Mr. Richards says his 11-year-old BMW and a decade-old Chevy van get an unavoidable, daily workout. For example, his tractor dealer and the parts needed to keep farm implements running are 75 miles away in Munday. The family's chiropractor is 90 miles distant.
"We try to save trips, but you can do only so much of that," Mr. Richards said. "The fuel prices are just another lick upside the head with a two-by-four along with the drought."
Shirley Coleman, superintendent of the San Vicente Independent School District near Big Bend National Park, estimates that she puts 35,000 to 40,000 miles a year on her 1995 GMC Suburban. She says the startling rise in gasoline prices is beginning to have an impact on her personal budget and her school budget.
"The last time I filled up, I went, 'Ooooh!' because it seemed like the numbers on the pump kept going around and around and around," she said. "I paid right at $55."
For Ms. Coleman, the nearest grocery store is 110 miles away in Alpine. Her bank is 25 miles away in Terlingua. This weekend, her students will attend an academic competition in Marfa, almost 150 miles away from home.
"What you run down the street to do in Dallas is hundreds of miles for us," Ms. Coleman said.
The American Automobile Association estimates that the price of a gallon of unleaded regular gasoline has risen an average of 5 cents a week since mid-February and could reach $2 a gallon by May.
Some economists believe that $2-a-gallon gas, if it stays that high very long, will drive more Americans into carpools, buses, commuter trains or even battery-powered electric cars.

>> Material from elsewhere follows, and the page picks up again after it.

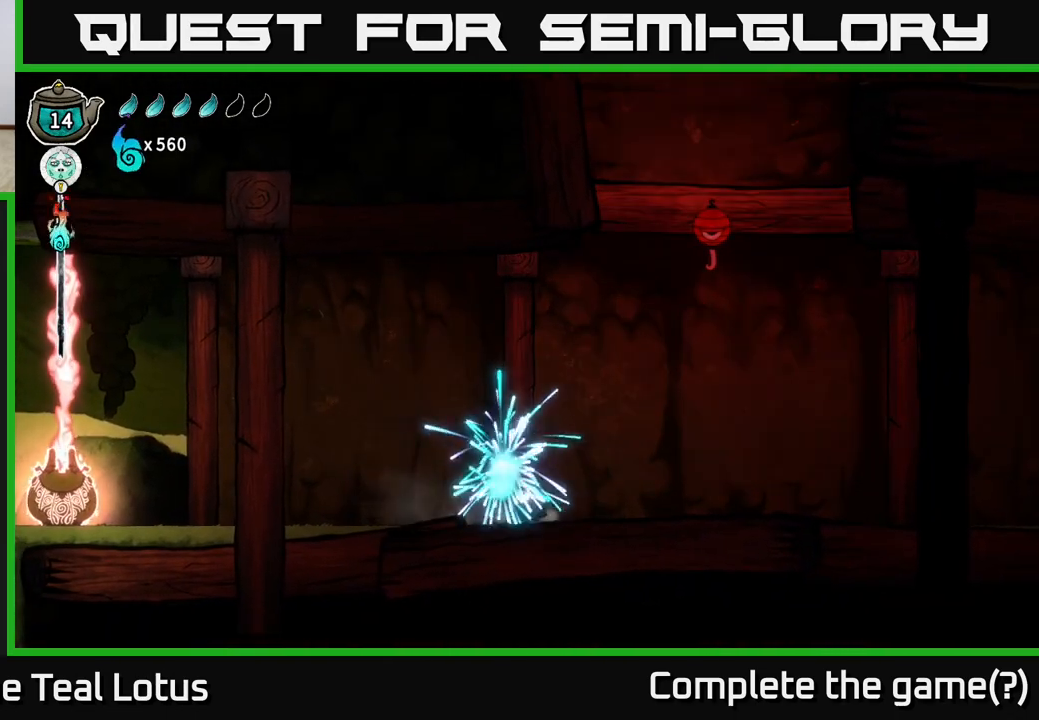
{"buttons": [], "left_stick": "right", "right_stick": "center", "events": [[33, "left_stick", "right"], [317, "left_stick", "center"], [417, "left_stick", "right"]]}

In West Texas, however, bus systems exist only in Lubbock or Abilene or San Angelo. Commuter trains are nonexistent. And electric cars, with a maximum range of 50 to 100 miles, would be virtually useless in the wide-open spaces.
"We are in one of the most remote areas of Texas, and it's true that we are really dependent on automobiles here," said David Busey, head of economic development in Alpine.

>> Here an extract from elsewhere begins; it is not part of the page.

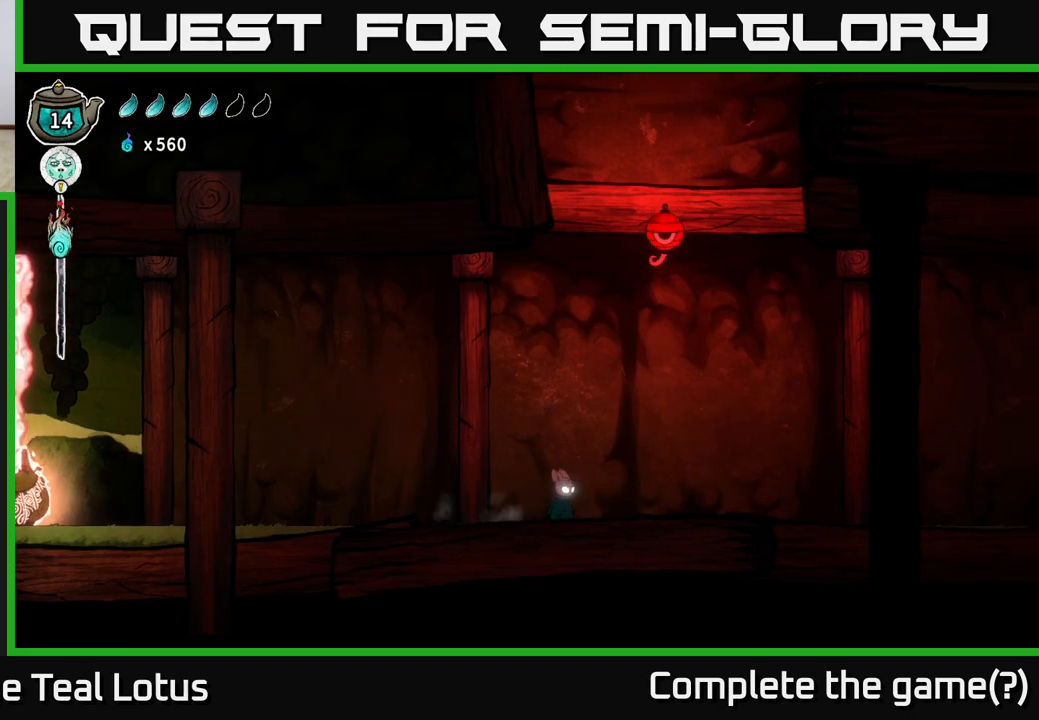
{"buttons": ["A"], "left_stick": "up", "right_stick": "center", "events": [[267, "A", "down"], [367, "left_stick", "up"]]}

Rising gasoline prices are "just another hardship" for rural people already bypassed by airline and train service, he said. And those hardships often fall disproportionately on low-income people, families and the elderly, he added.
"My dad, who's in his 80s, is a good example," Mr. Busey said. "He has to go to the veteran's hospital in Big Spring five hours away. This is not leisure travel." Consumer advocates recommend that motorists blunt the cost of rising gas prices by keeping tires properly inflated and keeping engines tuned.
But people in West Texas say they already keep their cars and trucks well maintained because no one wants to break down in the middle of nowhere - especially in a "dead zone" where cell phones don't work.
Experts also recommend keeping an eye on traffic flow and timing of traffic signals. Avoid constant accelerating and braking, and decelerate smoothly. Listen to traffic reports to avoid clogged routes with stop-and-go traffic, they advise.
These tips, obviously meant for an urban audience, put a smile on the face of Andrews County Judge Gary Gaston, who lives about 45 miles west of Midland. If he wants to fly somewhere, he uses Midland International Airport.
"It's hard to explain to people what it's like out here," he said. "I can make that 45-mile trip to the airport and not pass 10 or 12 cars on the way."